War may be driving retail sales down again
Advertiser Staff and Wire Services
With the nation's malls under tighter security since the U.S.-led war against Iraq began, shoppers still headed to stores over the weekend, but some merchants reported spending was weaker than usual.
Stores, already bruised this spring season by stormy weather and consumer worries about the prospect of war and the economy, were bracing for slow sales over the weekend as many shoppers stayed at home to watch televised coverage on developments in Iraq.
"People still need to go on with their lives," said Carol Van Camp, general manager of Prince Kuhio Plaza in Hilo, the Big Island's largest mall, where retail sales were up 2.5 percent Thursday through Sunday compared with the same days a year ago.
"We had a good weekend," Van Camp said. "The theater business was good, too."
But outside the Kahala Barnes & Noble Booksellers on O'ahu, the parking lot looked more empty than usual over the weekend, department manager Jared Shimamoto said.
"There was a lot less traffic," he said. "It seemed to start right when the war began. It was immediate."
What remains to be seen is to what degree shoppers will be fixed to their TV sets, or how much they'll use shopping as a diversion.
"It kind of gives you a sense of normalcy, doing something you would do on a normal weekend anyway," said Jim Klein, 40, a high-tech project manager from Columbus, Ohio. He was shopping at a Saks Fifth Avenue outlet at the Polaris Fashion Place in Columbus.
His wife, Hope, 36, said, "(Shopping is) a little bit of relief, a little bit of escapism."
Phyllis Reims, 68, from Dover, Del., said she was shopping for "whatever catches my eye."
"I bought a pair of shoes," she said, sitting on a bench outside Strawbridge's department store on Saturday at the Dover Mall.
Reims has been watching the news coverage on the war but called it "a little excessive."
These past few months haven't brought much cheer for the nation's retailers, who have suffered from disappointing sales.

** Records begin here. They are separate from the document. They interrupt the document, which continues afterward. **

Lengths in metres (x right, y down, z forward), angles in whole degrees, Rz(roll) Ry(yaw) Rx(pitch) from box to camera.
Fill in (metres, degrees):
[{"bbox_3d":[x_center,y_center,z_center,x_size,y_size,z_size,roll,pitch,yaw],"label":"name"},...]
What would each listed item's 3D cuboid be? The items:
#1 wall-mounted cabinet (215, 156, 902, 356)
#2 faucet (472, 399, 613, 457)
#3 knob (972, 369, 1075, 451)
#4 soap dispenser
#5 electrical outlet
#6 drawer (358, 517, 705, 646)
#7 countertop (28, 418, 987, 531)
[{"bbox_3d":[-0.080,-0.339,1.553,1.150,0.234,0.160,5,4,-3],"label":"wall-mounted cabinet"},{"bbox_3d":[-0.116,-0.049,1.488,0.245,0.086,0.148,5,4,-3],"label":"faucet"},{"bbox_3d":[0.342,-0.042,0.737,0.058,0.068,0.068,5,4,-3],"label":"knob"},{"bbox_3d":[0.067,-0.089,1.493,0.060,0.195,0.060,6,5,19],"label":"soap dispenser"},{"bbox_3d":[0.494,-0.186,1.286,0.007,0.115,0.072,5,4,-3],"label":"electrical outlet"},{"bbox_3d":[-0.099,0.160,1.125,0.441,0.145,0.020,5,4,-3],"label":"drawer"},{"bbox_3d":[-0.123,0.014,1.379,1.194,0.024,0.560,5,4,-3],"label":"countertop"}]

Analysts expected March sales to remain slow given the weak economy and shaky consumer confidence, but analysts are worried that the war could prolong such a trend.
Kazuto Uchida, chief economist at The Bank of Tokyo-Mitsubishi Index, which tracks same-store sales for about 80 retailers, now believes there is "a possibility" that March same-store sales will be down 1 percent from a year ago, worse than the unchanged growth it estimated earlier.
Same-store sales are those at stores opened at least a year, and are considered the best indicator of a retailer's health. Several of the nation's largest retailers were to report their weekly sales yesterday.
Spokesmen at Sears, Roebuck and Co. and J.C. Penney Co. Inc. said Friday they started seeing sales start to slow last week. But Wal-Mart spokesman Tom Williams said same-store sales through last week and the weekend were normal.
Analysts anticipate that as with the 1991 Gulf War, discounters will fare better than department stores, with consumers stocking up on food and emergency items. Analysts also expect that sales of big-ticket items, such as cars, will suffer.